Rock bands quiet down for SRC show

The rock bands The King Left (top) and Patent Pending (bottom) will be playing tomorrow night in the SRC.patentpending_promo-cc-cweb.jpgBy Jess Decina

For the latest installment of its Starbucks Live Music series, the Lawrenceville campus is getting a little taste of the New York music scene.

Two artists — The King Left, based in Brooklyn, and Patent Pending, a semi-famous band hailing from Long Island — will perform acoustic sets at the Student Recreation Center (SRC) this Saturday night in the SEC-sponsored event.

Members from both bands have admitted that playing a quieter set will be a challenge. After all, rock bands don’t play quietly. Just ask Graham Rothenberg, drummer for The King Left.

“We’re usually like a rock ’n’ roll band; we’re loud,” he said. “[But] this show is going to be a new experience. It’s going to be very different.”

Patent Pending’s Joe Ragosta, who plays guitar, agrees. Ragosta hinted that Patent Pending has a few surprises up its sleeve for the acoustic show.

“College shows are always amazing,” Ragosta said. “It’s good to go and play with kids our age. [Acoustic shows are] not something that we normally do, but we have some surprises, including a cover of Kid Rock and Sheryl Crowe’s ‘Picture.’”

So where did these New York bands get their start? Both started out where any good success story should begin: in college. The King Left began when the lead singer, Corey Oliver, volunteered to help out a friend’s video project, Rothenberg said.

“We went to Ithaca College and our friend was doing a music video for his senior thesis,” he said. “He heard our lead singer had written this song and he wanted to use the song for his project, but there was no band.”

After The King Left finished recording and performing the song, the band members decided to try the music scene “for real,” Rothenberg said.

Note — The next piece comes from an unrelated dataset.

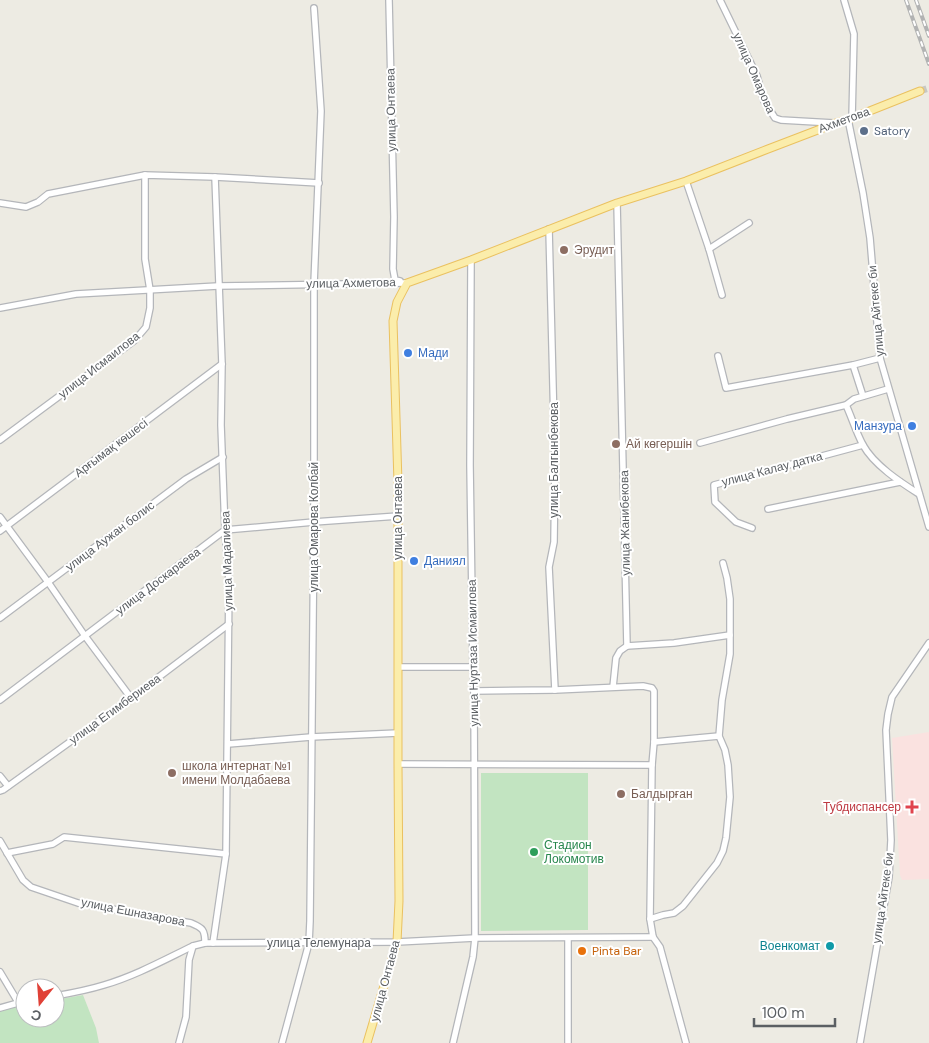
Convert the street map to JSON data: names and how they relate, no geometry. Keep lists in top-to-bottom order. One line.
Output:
{"streets":{"main road":["улица Онтаева","Ахметова","улица Ахметова"],"street":["улица Омарова","улица Айтеке би","улица Исмаилова","Арғымақ көшесі","улица Балгынбекова","улица Калау датка","улица Жанибекова","улица Омарова Колбай","улица Аужан болис","улица Мадалиева","улица Доскараева","улица Нуртаза Исмаилова","улица Егимбериева","улица Ешназарова","улица Телемунара"]},"crossings":[["улица Омарова","Ахметова"],["улица Онтаева","улица Ахметова"],["улица Онтаева","улица Телемунара"],["Ахметова","улица Ахметова"],["Ахметова","улица Айтеке би"],["улица Ахметова","улица Исмаилова"],["улица Ахметова","улица Балгынбекова"],["улица Ахметова","улица Жанибекова"],["улица Ахметова","улица Омарова Колбай"],["улица Ахметова","улица Мадалиева"],["улица Ахметова","улица Нуртаза Исмаилова"],["Арғымақ көшесі","улица Мадалиева"],["улица Омарова Колбай","улица Телемунара"],["улица Аужан болис","улица Мадалиева"],["улица Мадалиева","улица Доскараева"],["улица Мадалиева","улица Егимбериева"],["улица Мадалиева","улица Телемунара"],["улица Нуртаза Исмаилова","улица Телемунара"],["улица Ешназарова","улица Телемунара"]],"places":{"other":["Satory","Эрудит","Мади","Манзура","Ай көгершін","Даниял","школа интернат №1 имени Молдабаева","Балдырған","Стадион Локомотив","Военкомат","Pinta Bar"],"health":["Тубдиспансер"]},"scale_bar":"100 m","north":"bottom"}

Patent Pending began in 2000 thanks to the efforts of Ragosta, who was attending college on a hockey scholarship until a broken ankle ended his career. Ragosta taught himself how to play guitar “to keep myself from going crazy,” and soon after, forming a band became a serious venture.

“We were always serious about it,” he said. “The first two years we would tour backyards; we tried to build a following here in Long Island. We booked our own tours across the country for two years.”

The band has earned its place playing at the Van’s Warped Tour and has even performed alongside Gym Class Heroes, who are set to appear at Rider in little more than a week.

Both The King Left and Patent Pending describe themselves as rock bands. Ragosta refers to Patent Pending as “a pop-rock party” according to Rothenberg, The King Left sounds similar to Modest Mouse and Franz Ferdinand. Either way, both bands are anticipating this weekend’s performance.

“My favorite part of live performing is the interaction with the crowd,” Rothenberg said.

Ragosta also loves the feeling of connecting with fans.

“Traveling far away and meeting people who already know the words to your songs is cool,” he said. “There are really no rules; you sort of just freak out.”